Abrogati gli articoli del regio decreto del 1928

Via le sanzioni disciplinari alle scuole elementari: dalle note sul registro all'espulsione. Lo ha deciso la Commissione Cultura della Camera che, con un emendamento approvato martedì nella proposta di legge sulla reintroduzione dell'educazione civica nelle scuole, ha abrogato gli articoli (412-413-414) del regio decreto del 1928 che trattavano l'argomento.
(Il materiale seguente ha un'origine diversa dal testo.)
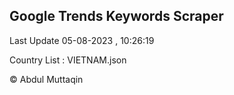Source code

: 

## Google Trends Keywords Scraper 
 
Last Update 05-08-2023 , 10:26:19

Country List :
VIETNAM.json



© Abdul Muttaqin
Il Miur chiarisce: "L'articolo 8 del disegno di legge - relativo ai rapporti tra scuola e famiglia - non fa altro che estendere anche alla scuola primaria il Patto educativo di corresponsabilità che già oggi disciplina, in maniera dettagliata e condivisa, i diritti e doveri degli studenti delle scuole secondarie nei confronti delle istituzioni scolastiche, comprese le relative sanzioni. Viene operato, dunque, un allineamento normativo in tutti gli ordini di scuola, con il conseguente superamento di alcune norme del passato. In particolare, come già avvenuto per la scuola secondaria, per la quale sono state abrogate, già nel 1998, le sanzioni previste da un Regio Decreto del 1925, vengono, conseguentemente abrogate, anche per la scuola primaria, le sanzioni previste da un Regio Decreto del 1928. Tali disposizioni erano peraltro già state di fatto superate dai regolamenti d'istituto previsti, per tutte le scuole di ogni ordine e grado, dal Testo Unico della scuola del 1994". "Le sanzioni restano, ma all'interno di un quadro normativo attualizzato", concludono le fonti Miur (Ministero Istruzione Università e ricerca).